Average Contract Value (ACV)
Average Contract Value (ACV) is the average annualized revenue a single customer contract generates, normalizing multi-year deals to a yearly figure.
In depth
ACV is typically calculated by dividing the total contract value by the number of years in the term, which lets you compare a three-year deal and a one-year deal on equal footing. It excludes one-time fees in most definitions, focusing on the recurring component so that growth and churn can be modeled cleanly.

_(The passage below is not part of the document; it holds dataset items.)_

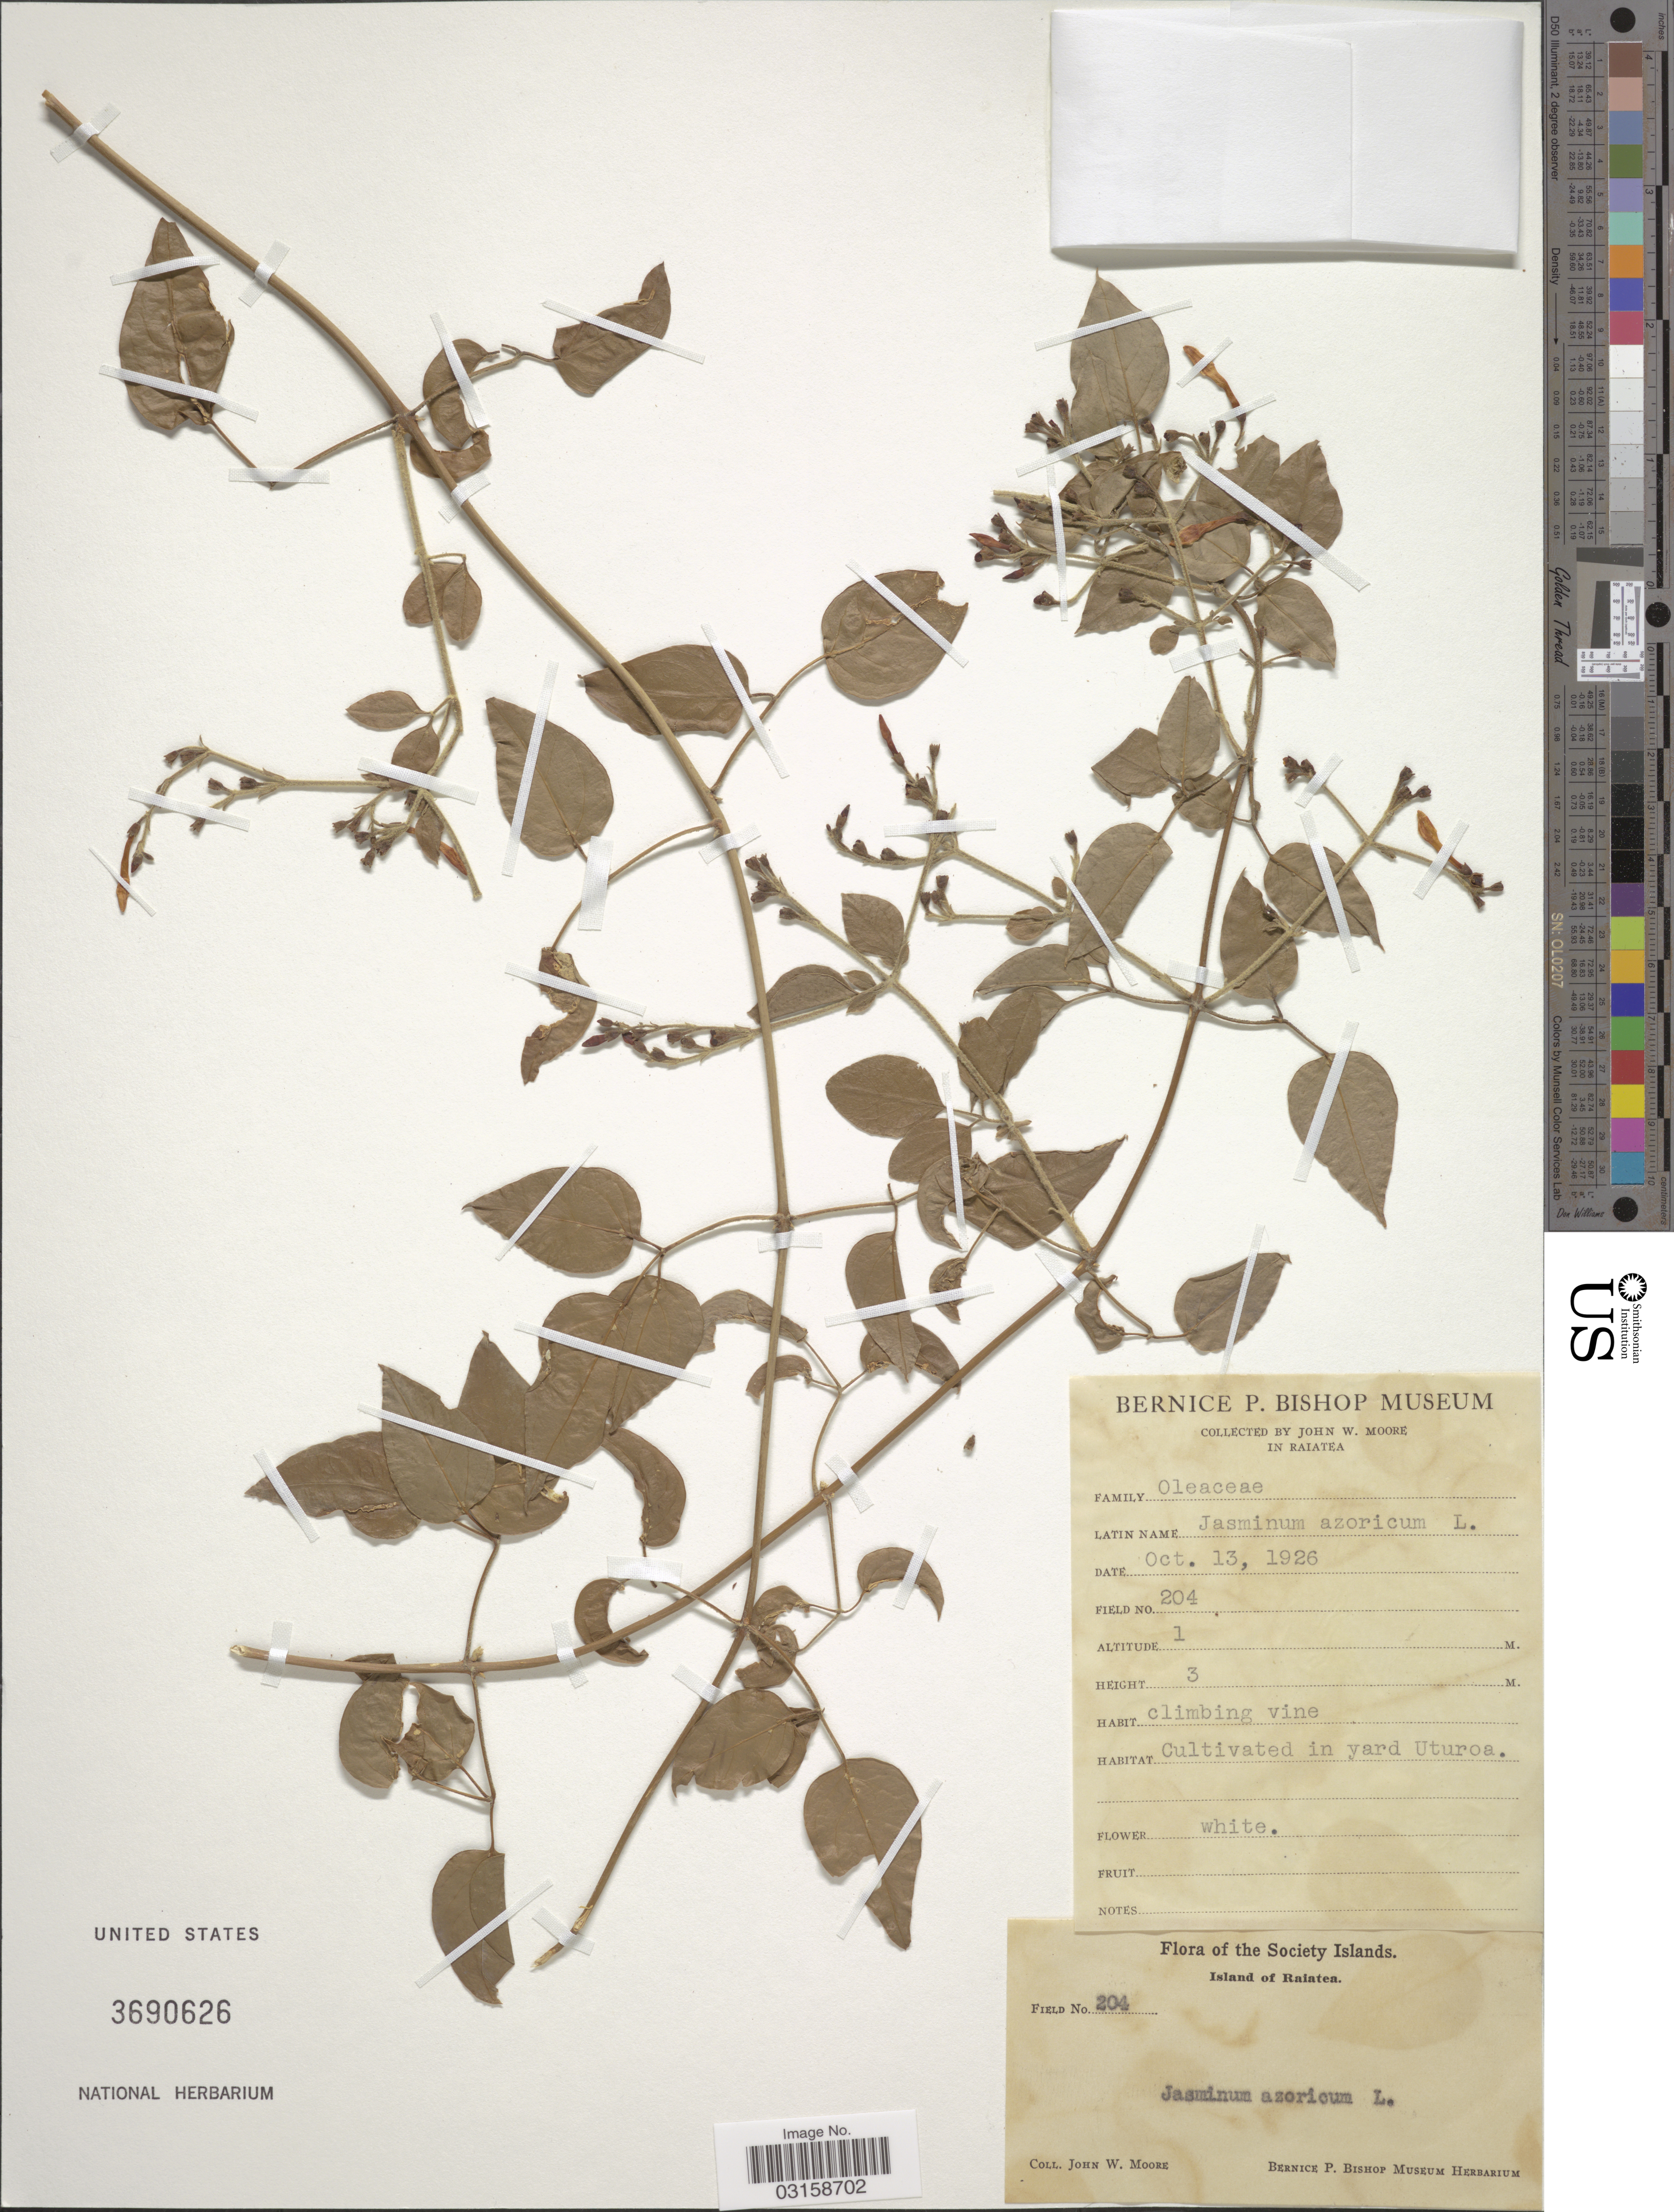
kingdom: Plantae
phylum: Tracheophyta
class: Magnoliopsida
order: Lamiales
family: Oleaceae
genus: Jasminum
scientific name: Jasminum azoricum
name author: L.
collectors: J. Moore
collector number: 204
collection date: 1926-10-13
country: French Polynesia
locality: Society Islands. Island of Raiateai. Yard Uturoa.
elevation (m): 1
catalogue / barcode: US 3690626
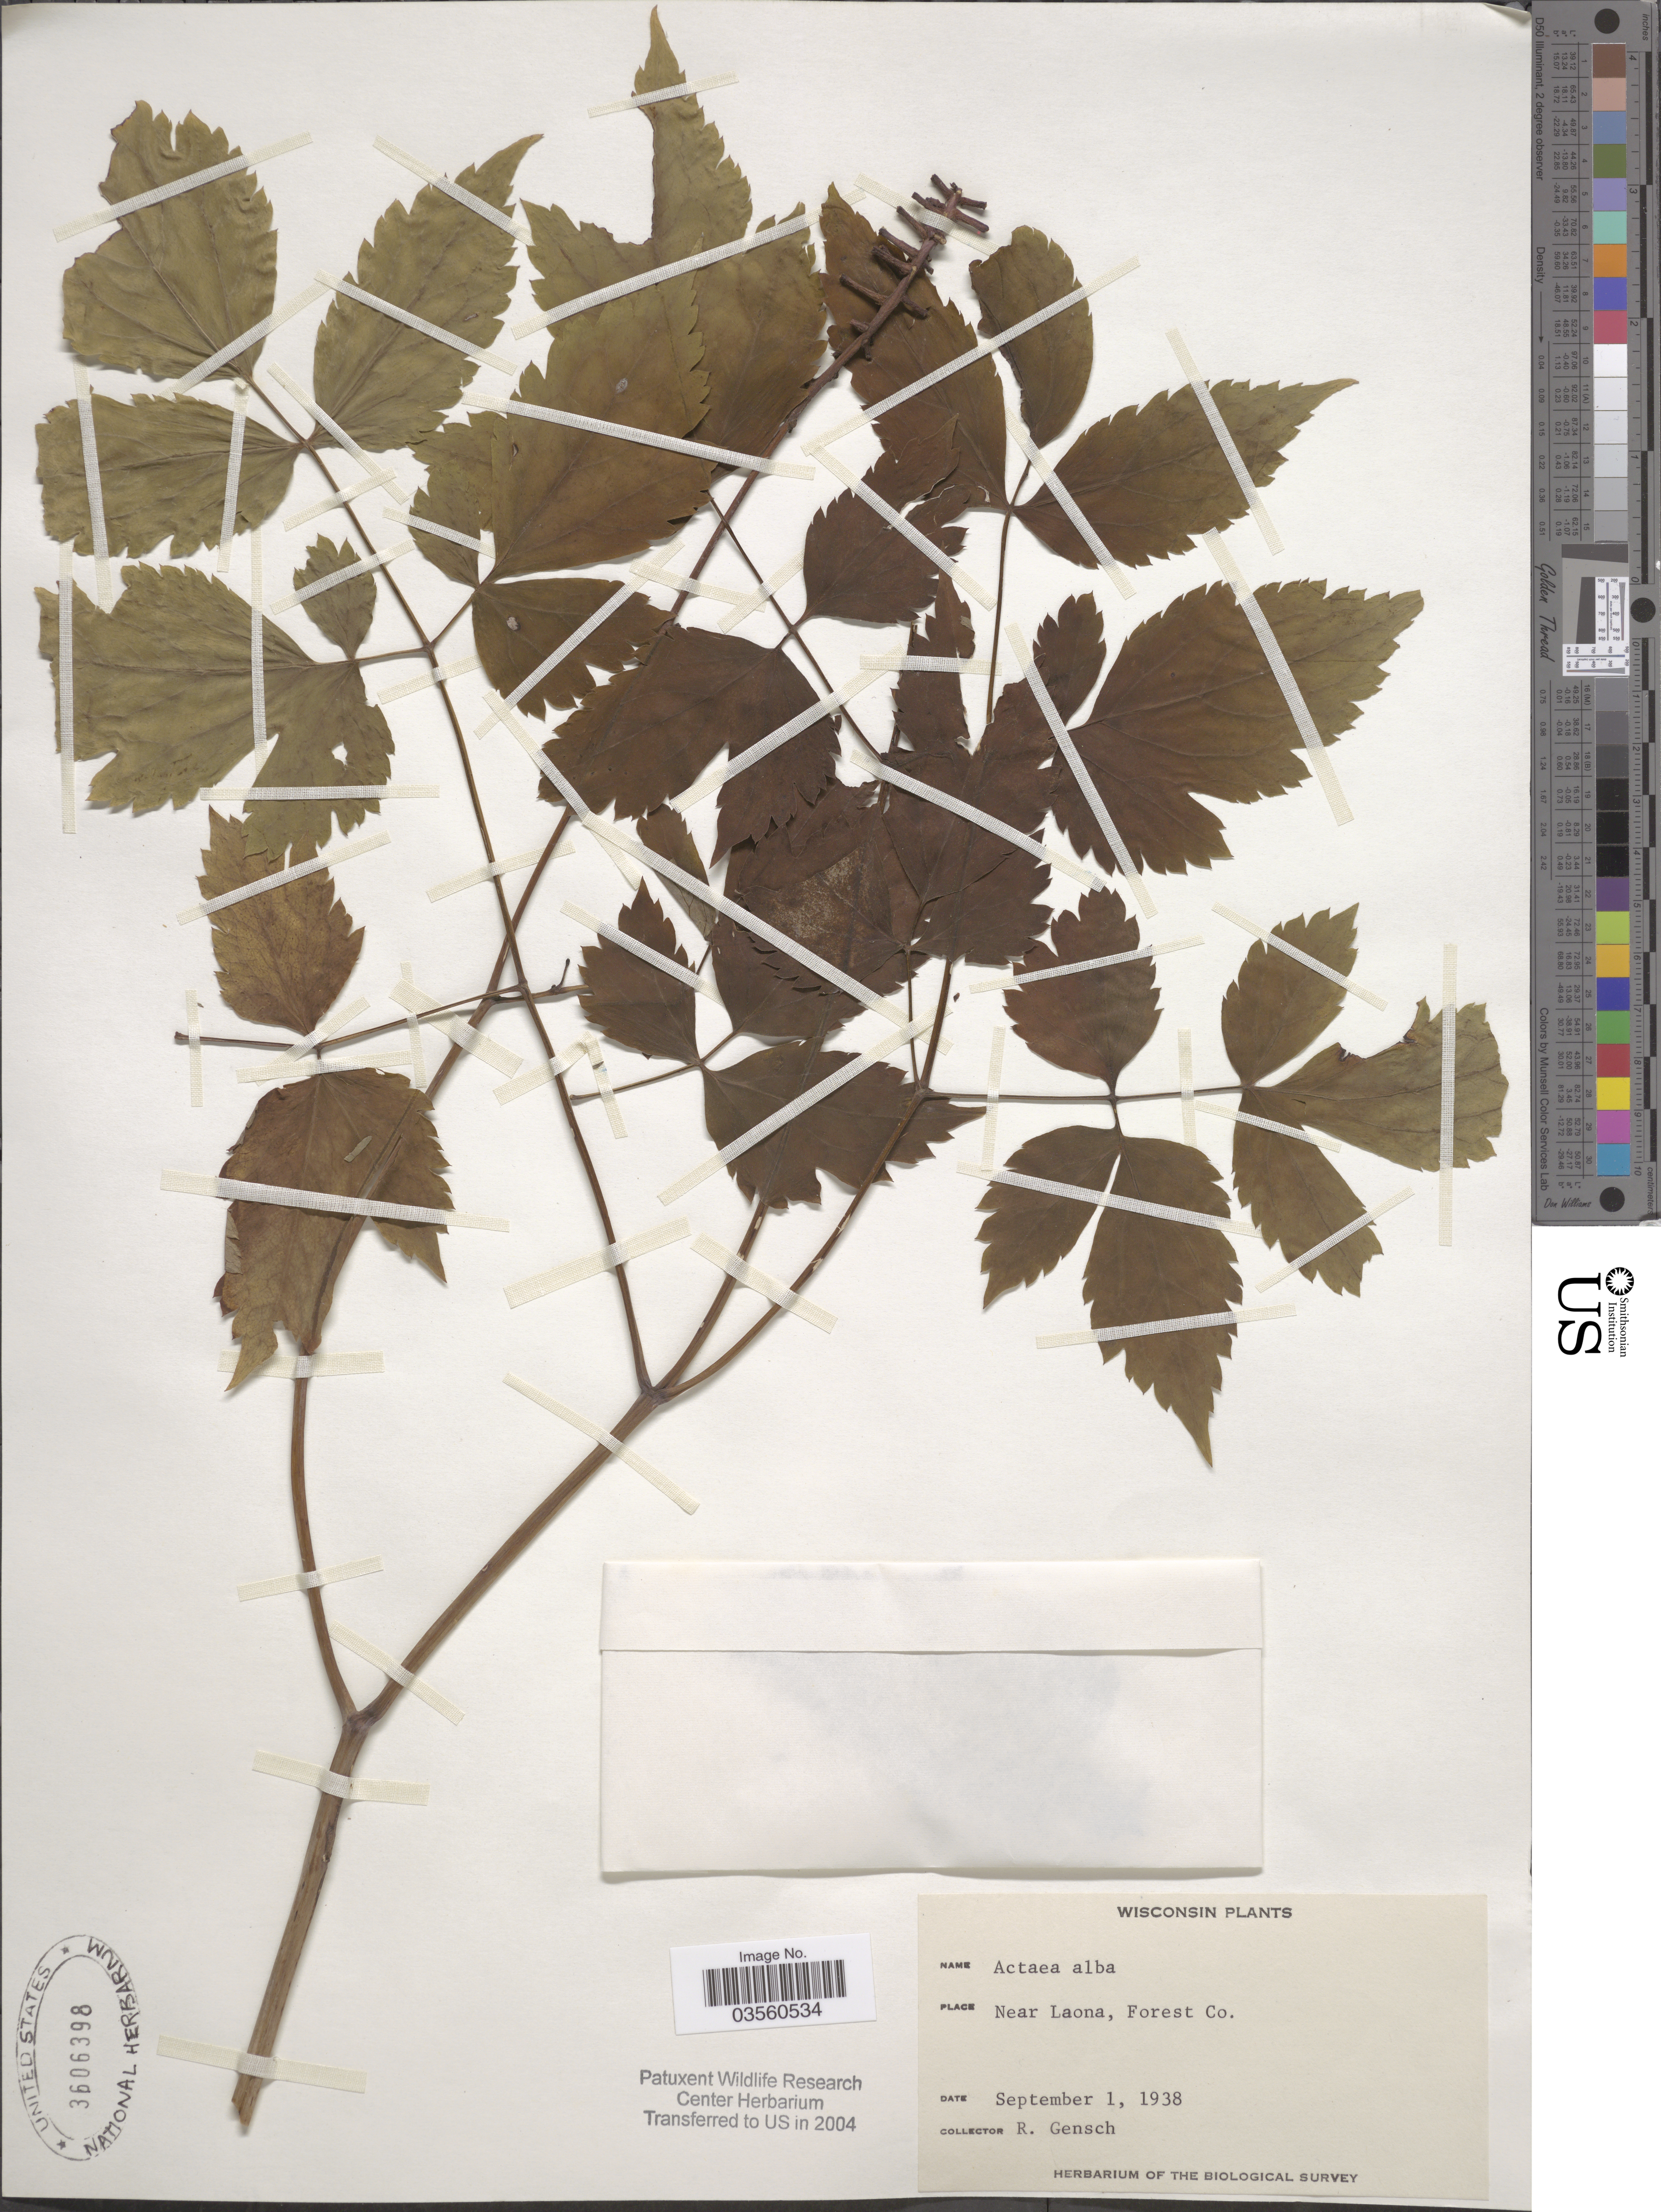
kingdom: Plantae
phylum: Tracheophyta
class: Magnoliopsida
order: Ranunculales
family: Ranunculaceae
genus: Actaea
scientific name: Actaea rubra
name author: (Aiton) Willd.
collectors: R. Gensch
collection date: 1938-09-01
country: United States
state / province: Wisconsin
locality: Near Laona, Forest Co.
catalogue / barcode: US 3606398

Sales leaders watch ACV to gauge whether the business is moving upmarket, holding steady, or drifting toward smaller, less profitable accounts.
A frequent mistake is confusing ACV with total contract value or with ARR; ACV is per contract and annualized, whereas ARR is the aggregate across all active contracts. Within a quiz-funnel strategy, ACV is a north-star outcome metric: by qualifying leads on firmographic and budget signals before they enter the pipeline, you bias the inbound mix toward accounts likely to sign higher-value annual commitments, gradually raising ACV without increasing ad spend.
Example in practice
Frequently asked questions
How do you calculate ACV?
Divide the total contract value by the number of years in the term, usually excluding one-time setup or services fees. For a 60,000 USD three-year deal, the ACV is 20,000 USD per year.
What is the difference between ACV and ARR?
ACV measures the annualized value of a single contract, while ARR aggregates the recurring revenue of all active contracts. ACV describes one deal; ARR describes the whole book of business.
How can lead qualification raise ACV?
By screening prospects for budget, company size, and use case before they reach sales, you steer more high-value accounts into your pipeline. A scorecard quiz automates this filtering at the top of the funnel.